### TO DO
Could you copy the data below word for word, leaving the pictures out of your answer?

### RAW DATA
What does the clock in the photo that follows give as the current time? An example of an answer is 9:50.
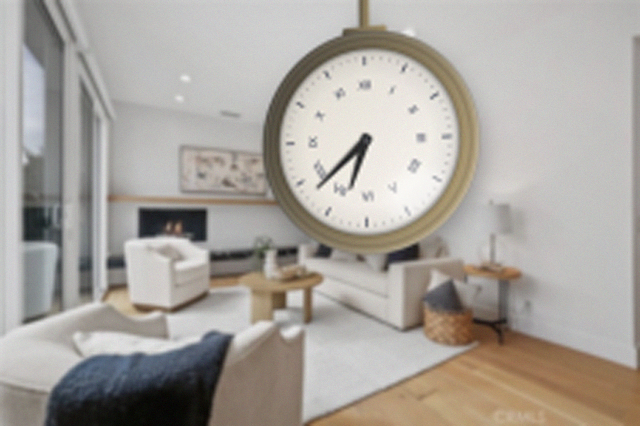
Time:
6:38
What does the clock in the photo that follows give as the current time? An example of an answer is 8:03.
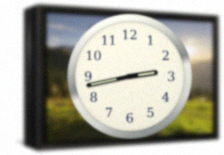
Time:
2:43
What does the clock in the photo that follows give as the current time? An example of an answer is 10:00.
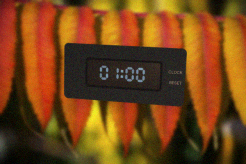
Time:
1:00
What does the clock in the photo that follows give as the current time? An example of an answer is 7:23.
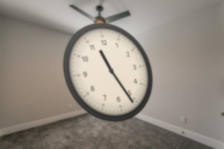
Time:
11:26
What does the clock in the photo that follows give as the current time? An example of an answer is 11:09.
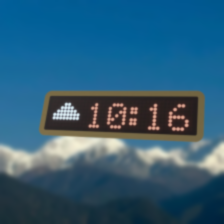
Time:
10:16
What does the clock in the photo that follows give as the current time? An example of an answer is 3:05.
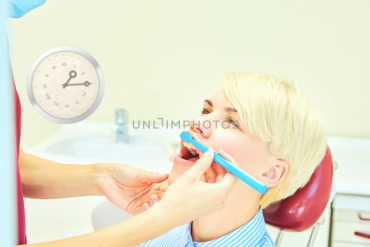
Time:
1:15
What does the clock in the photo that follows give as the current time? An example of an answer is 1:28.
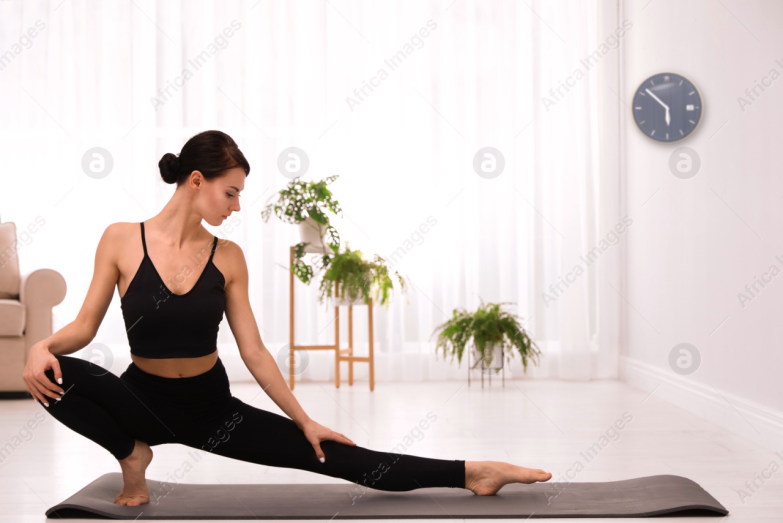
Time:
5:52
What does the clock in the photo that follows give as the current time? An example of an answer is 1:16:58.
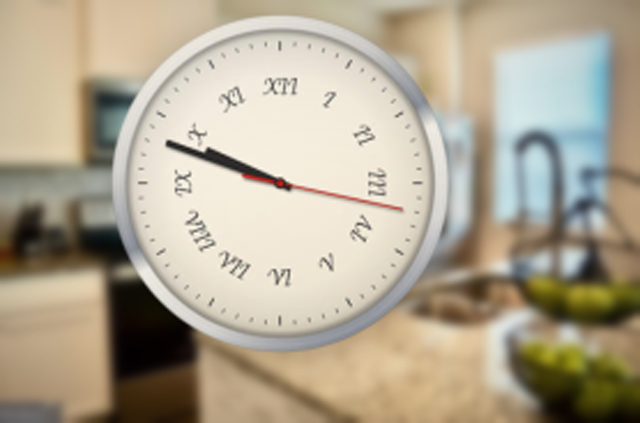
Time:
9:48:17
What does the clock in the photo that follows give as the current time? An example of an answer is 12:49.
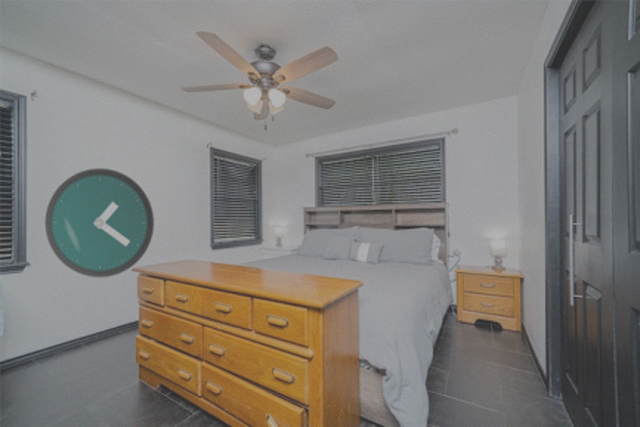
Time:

### EXPECTED ANSWER
What does the clock in the photo that follows give as the current time? An example of an answer is 9:50.
Time:
6:38
What does the clock in the photo that follows give as the current time? An example of an answer is 8:03.
Time:
2:43
What does the clock in the photo that follows give as the current time? An example of an answer is 10:00.
Time:
1:00
What does the clock in the photo that follows give as the current time? An example of an answer is 7:23.
Time:
11:26
What does the clock in the photo that follows give as the current time? An example of an answer is 11:09.
Time:
10:16
What does the clock in the photo that follows give as the current time? An example of an answer is 3:05.
Time:
1:15
What does the clock in the photo that follows give as the current time? An example of an answer is 1:28.
Time:
5:52
What does the clock in the photo that follows give as the current time? An example of an answer is 1:16:58.
Time:
9:48:17
What does the clock in the photo that follows give as the current time? An example of an answer is 12:49.
Time:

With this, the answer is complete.